"Biz görsek de görmesek de,uyarsak da uyarmasak da, olsak da olmasak da, çocuğumuzun sorumluluklarını yerine getirmesini istiyorsak, o zaman dış kontrol/denetleme (ödül, övgü, uyarı, ceza vs.) mekanizmalarından vazgeçmemiz gerekir. Çocukta iç motivasyon ve özdenetim mekanizması kurarak, onun kendi kendisini denetlemesini ve motive etmesini sağlamalıyız." (sayfa 57)
Söylemesi ne kadar kolay değil mi, aslında bu kitabı okuyunca anlıyorsunuz ki çok zor değil.
Maalesef ödül o kadar hayatımızın içinde ki, her yerde var, bize öyle öğretilmiş, o şekilde görüp büyümüşüz, sonra çalışmaya başlamışız bir bakmışız ki ödül işyerinde de var. İşyerinde de yok prim sistemi, ne kadar satış yaparsan o kadar fazla kazanırsın, yok hedef, yok bütçe.
Hayatımızın içinde de şu tarz cümleler hep kullanılır, denk geliriz, biz de kullanırız; "Bunu bitirirsen, ondan da yiyebilirsin", "ödevini yaparsan, bilgisayarla oynayabilirsin", "karnen iyi gelirse, sana şunu alacağım" gibi. Bunlara hiç ihtiyaç duymadan, çocuklarımız her şeyi kendiliğinden yapsa ne güzel olurdu değil mi? İşte "Beni Ödülle Cezalandırma" da tam bu cümlelerin zararlarından, gereksizliğinden, ilişkileri bozduğundan, yerine ne tür davranışlarda bulunmamız gerektiğinden bahsetmektedir.
Kitap iki bölümden oluşmaktadır. İlk bölümde ödülün zararları anlatılmaktadır. Ödülün bir dış motivasyon kaynağı olduğu, bunu iç motivasyona çevirmediğimiz sürece sadece ödülle bir çocuğa iş yaptırmanın geçici çözüm olacağı, sürekliliği olmayacağı anlatılmaktadır. Bu durum kısa süreli sizin sorununuza çözüm olacaktır. Ancak kısa süreli çözümlerle başarıya ulaşmak mümkün olmayacaktır.
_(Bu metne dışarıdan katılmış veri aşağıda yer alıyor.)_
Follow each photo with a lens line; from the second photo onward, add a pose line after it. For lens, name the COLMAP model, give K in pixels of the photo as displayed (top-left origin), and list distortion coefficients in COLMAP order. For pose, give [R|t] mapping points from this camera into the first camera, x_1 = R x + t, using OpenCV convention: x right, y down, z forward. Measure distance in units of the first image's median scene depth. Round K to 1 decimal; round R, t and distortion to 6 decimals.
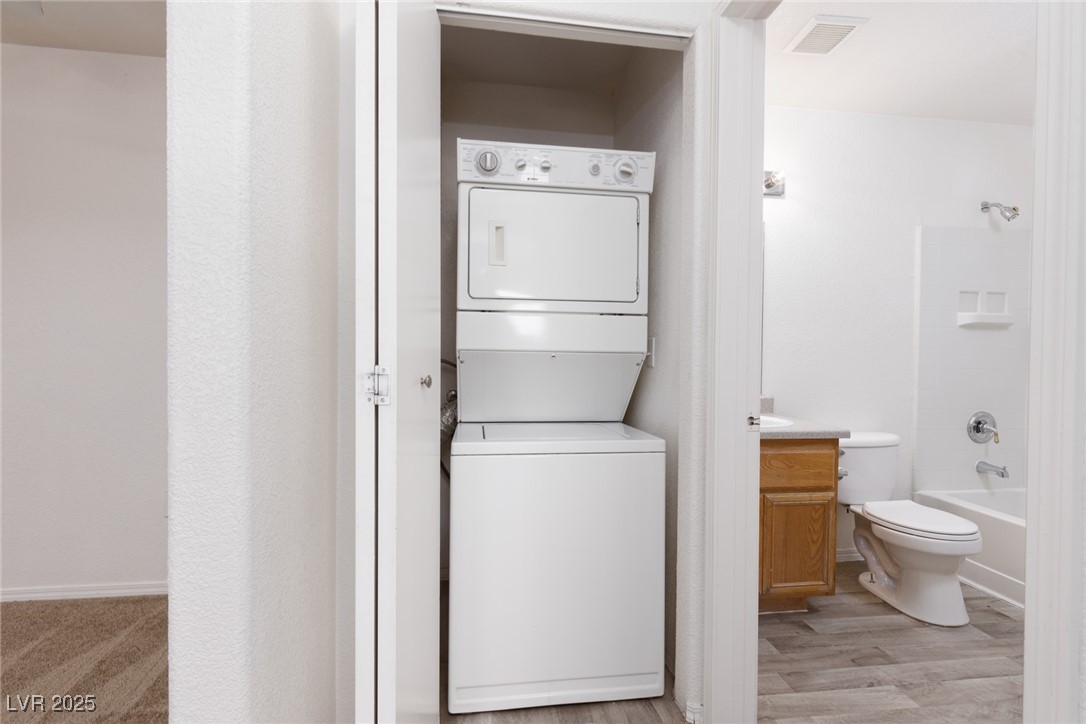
lens RADIAL K [[475.3, 0, 543.0], [0, 475.3, 362.0], [0, 0, 1]] dist [-0.000055, -0.000684]
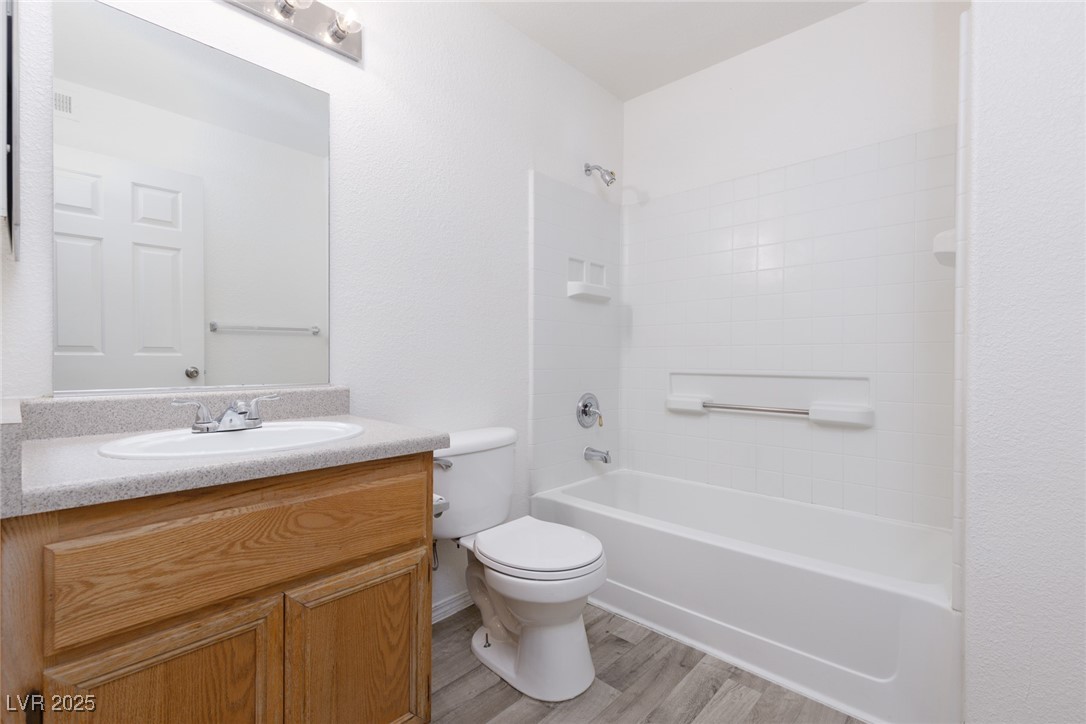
lens RADIAL K [[475.3, 0, 543.0], [0, 475.3, 362.0], [0, 0, 1]] dist [-0.000055, -0.000684]
pose [[0.762441, -0.012016, 0.646947, 0.321123], [0.012406, 0.999915, 0.003950, 0.048277], [-0.646939, 0.005015, 0.762525, 0.430309]]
Ödülün öğrenmeyi, başarıyı ve mutluluğu nasıl etkilediği, performansı artırıp artırmadığı, ilişkileri bozup bozmadığı, şirketlerin performansını ve verimliliğini nasıl etkilediği gibi başlıklar altında bilimsel araştırmalar ve deneyler eşliğinde oldukça akıcı biçimde okuyucuya aktarmaktadır.
İkinci bölümde ise ödülün yerine ne yapmamız gerektiğini açıklamaktadır ki, bu bölüm daha da hoşuma gitti. Aslında yapılacaklar hiç mi hiç zor değil. Olay çocuklarımızı anlayabilmekten, onlara zaman ayırıp, dinleyip, anlamamızdan geçiyor. Tabi ki bu kadarla bitmiyor. Gerisini kitaptan okursunuz.
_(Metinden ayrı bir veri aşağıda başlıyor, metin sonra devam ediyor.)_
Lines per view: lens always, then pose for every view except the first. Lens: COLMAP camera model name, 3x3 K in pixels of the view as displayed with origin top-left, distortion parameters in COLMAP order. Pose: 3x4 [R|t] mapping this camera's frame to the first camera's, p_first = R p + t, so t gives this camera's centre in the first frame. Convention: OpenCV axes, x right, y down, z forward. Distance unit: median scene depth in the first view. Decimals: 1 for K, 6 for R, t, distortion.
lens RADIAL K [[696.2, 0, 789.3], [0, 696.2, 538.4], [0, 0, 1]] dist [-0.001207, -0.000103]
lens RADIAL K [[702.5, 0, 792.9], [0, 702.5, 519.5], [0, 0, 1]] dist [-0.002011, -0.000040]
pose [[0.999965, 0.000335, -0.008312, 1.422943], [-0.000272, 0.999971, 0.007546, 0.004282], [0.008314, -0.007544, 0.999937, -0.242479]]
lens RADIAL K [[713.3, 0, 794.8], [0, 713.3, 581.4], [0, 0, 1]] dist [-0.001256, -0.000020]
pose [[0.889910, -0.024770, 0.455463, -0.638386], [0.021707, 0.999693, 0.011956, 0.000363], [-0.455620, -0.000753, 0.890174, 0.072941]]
Kitap daha şimdiden, oğlum 1 yaşında olsa da, gün içinde bazı söylemlerimin, davranışlarımın hatalı olduğunun farkına varmamı sağladı, hemen kendimi düzeltmeye başladım, çevremdekileri de farklı gözlerle gözlemlemeye. Daha en başından kendimizi düzeltip, çocuklarımızla sağlıklı iletişim kurabilirsek, bu tür dış motivasyon kaynaklarına ihtiyacımız kalmayacaktır. Zaten onlar kendi sorumluluklarının bilincinde, duygularını rahatça ifade edebilen bireyler olacaklardır. Benim ufkumu genişleten, farkındalığımı artırıp, bakış açımı değiştiren bir kitap oldu. Ara ara kitaptan destek alacağıma eminim.
Bu kitabı sadece anne babalara değil, öğretmenlere, eğiticilere, yöneticilere de öneririm.